Dataset section:

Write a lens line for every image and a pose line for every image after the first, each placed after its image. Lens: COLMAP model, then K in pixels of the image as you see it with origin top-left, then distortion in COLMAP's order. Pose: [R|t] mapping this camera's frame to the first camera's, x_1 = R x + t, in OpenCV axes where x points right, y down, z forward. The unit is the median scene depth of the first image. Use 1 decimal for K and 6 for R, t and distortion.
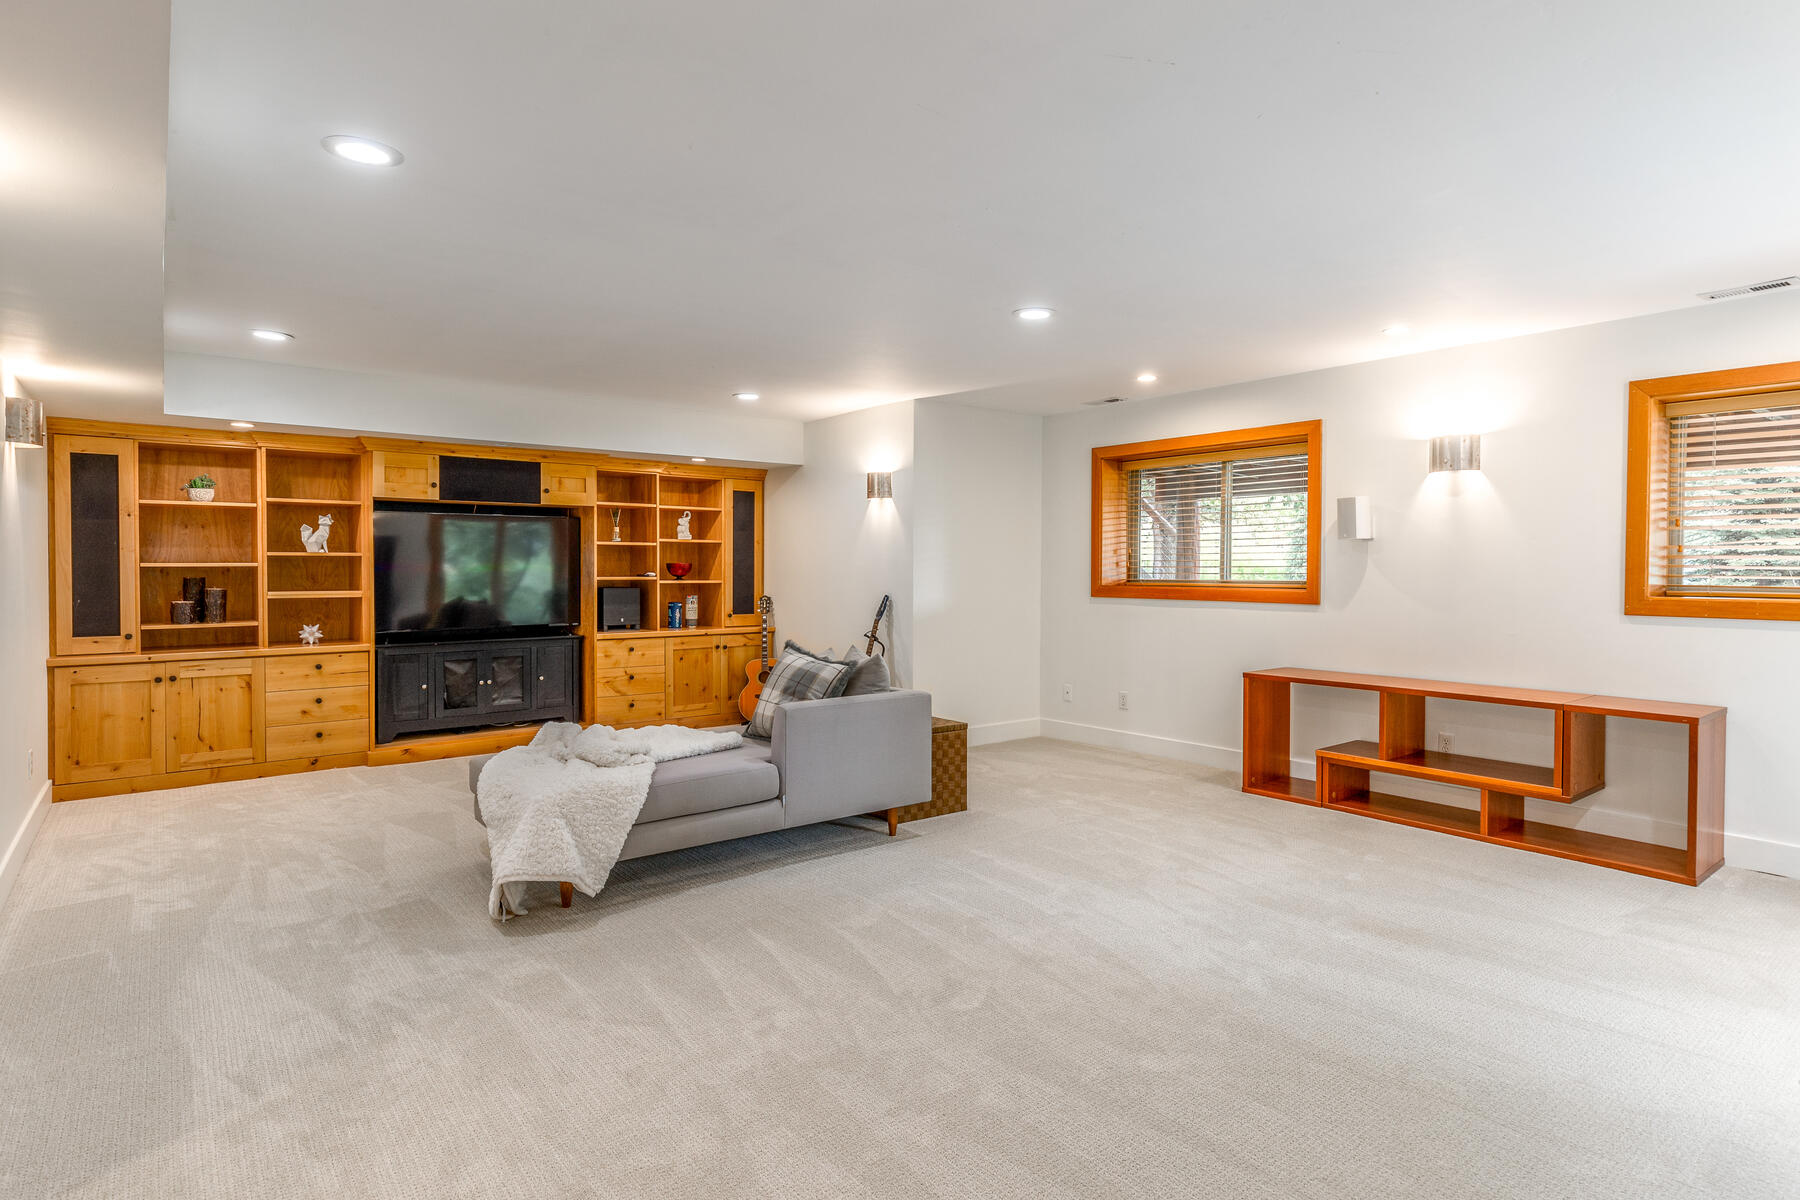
lens RADIAL K [[935.3, 0, 892.4], [0, 935.3, 582.4], [0, 0, 1]] dist [0.014528, -0.000598]
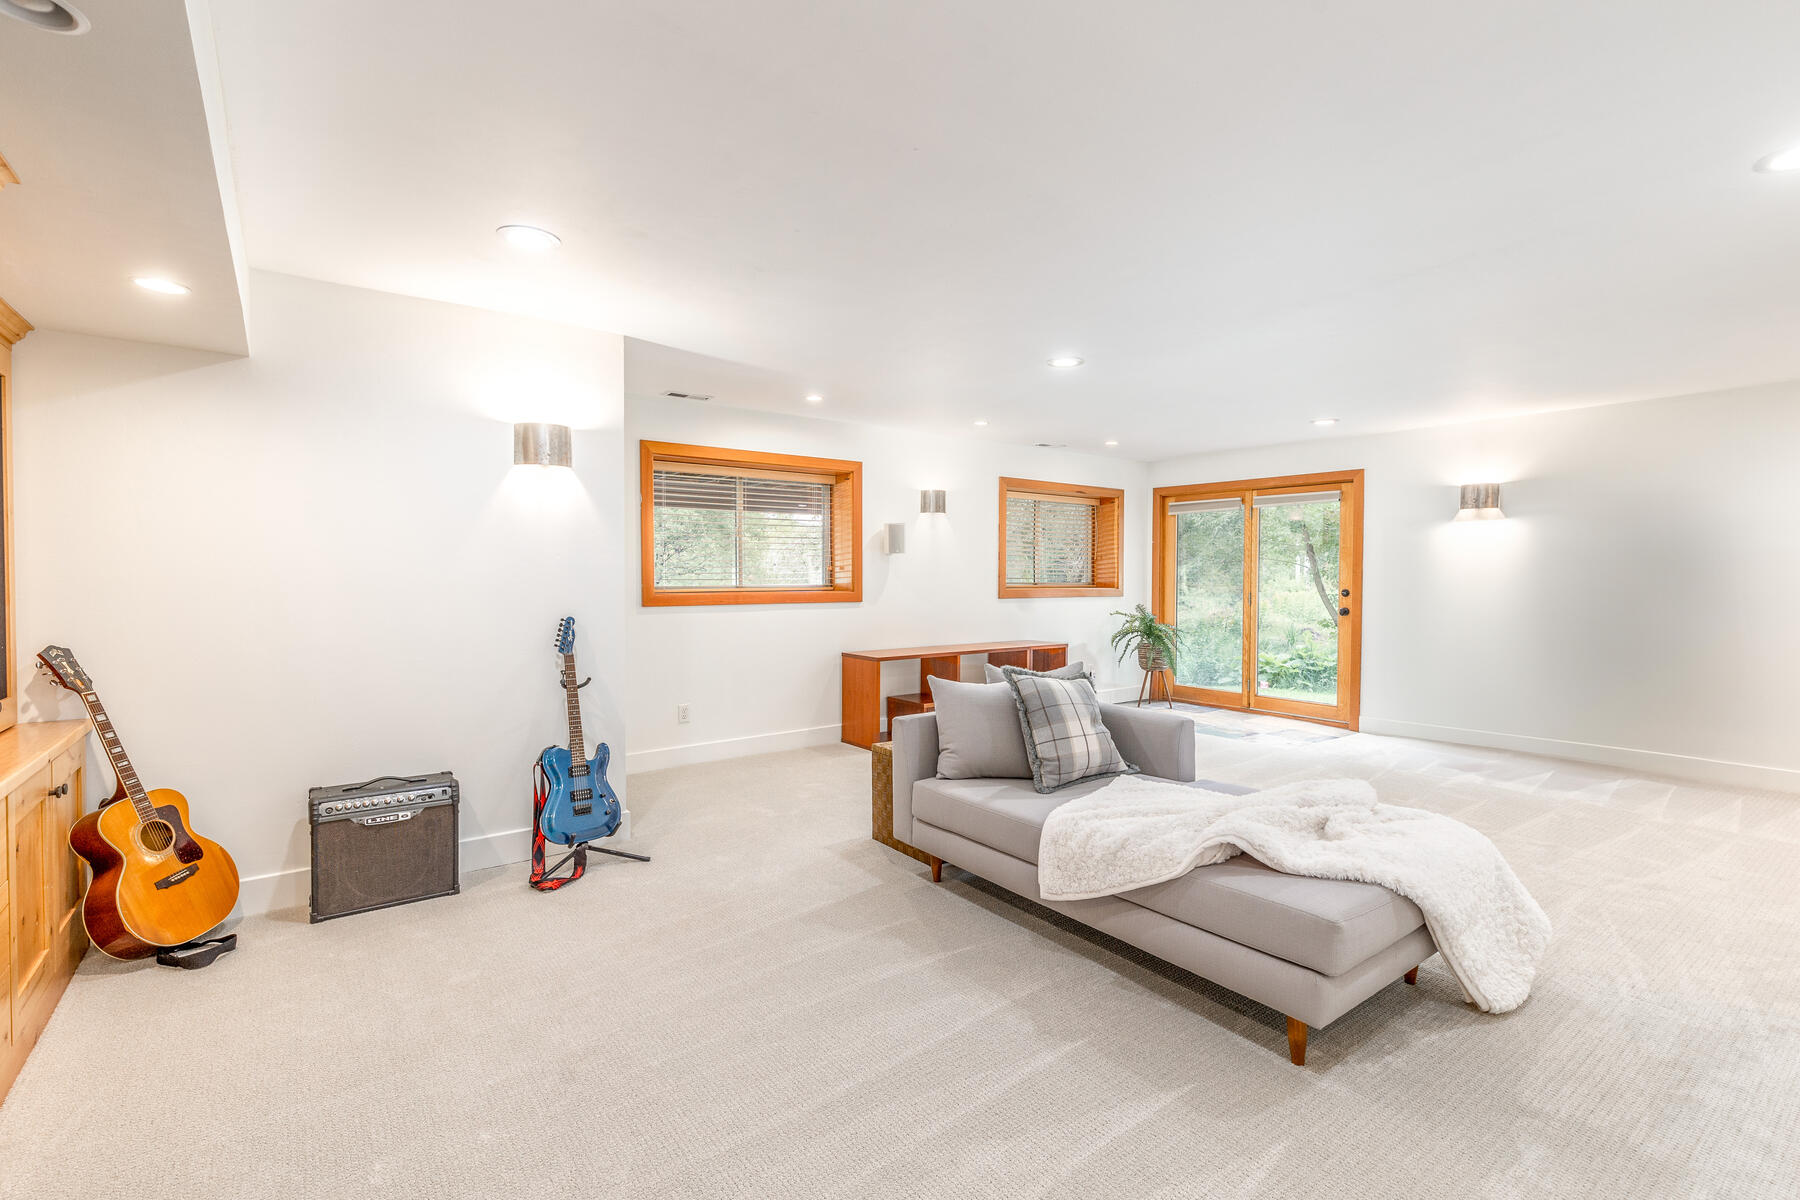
lens RADIAL K [[819.5, 0, 891.7], [0, 819.5, 606.6], [0, 0, 1]] dist [0.012706, -0.001081]
pose [[0.015643, -0.043905, 0.998913, -0.625118], [0.014818, 0.998936, 0.043674, -0.017602], [-0.999768, 0.014119, 0.016277, 0.833143]]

Work instruction: Rewrite every line of data above with "image" swapped for "photo" and everything else unchanged. Leave the pictures out of your answer.

Response:
Write a lens line for every photo and a pose line for every photo after the first, each placed after its photo. Lens: COLMAP model, then K in pixels of the photo as you see it with origin top-left, then distortion in COLMAP's order. Pose: [R|t] mapping this camera's frame to the first camera's, x_1 = R x + t, in OpenCV axes where x points right, y down, z forward. The unit is the median scene depth of the first photo. Use 1 decimal for K and 6 for R, t and distortion.
lens RADIAL K [[935.3, 0, 892.4], [0, 935.3, 582.4], [0, 0, 1]] dist [0.014528, -0.000598]
lens RADIAL K [[819.5, 0, 891.7], [0, 819.5, 606.6], [0, 0, 1]] dist [0.012706, -0.001081]
pose [[0.015643, -0.043905, 0.998913, -0.625118], [0.014818, 0.998936, 0.043674, -0.017602], [-0.999768, 0.014119, 0.016277, 0.833143]]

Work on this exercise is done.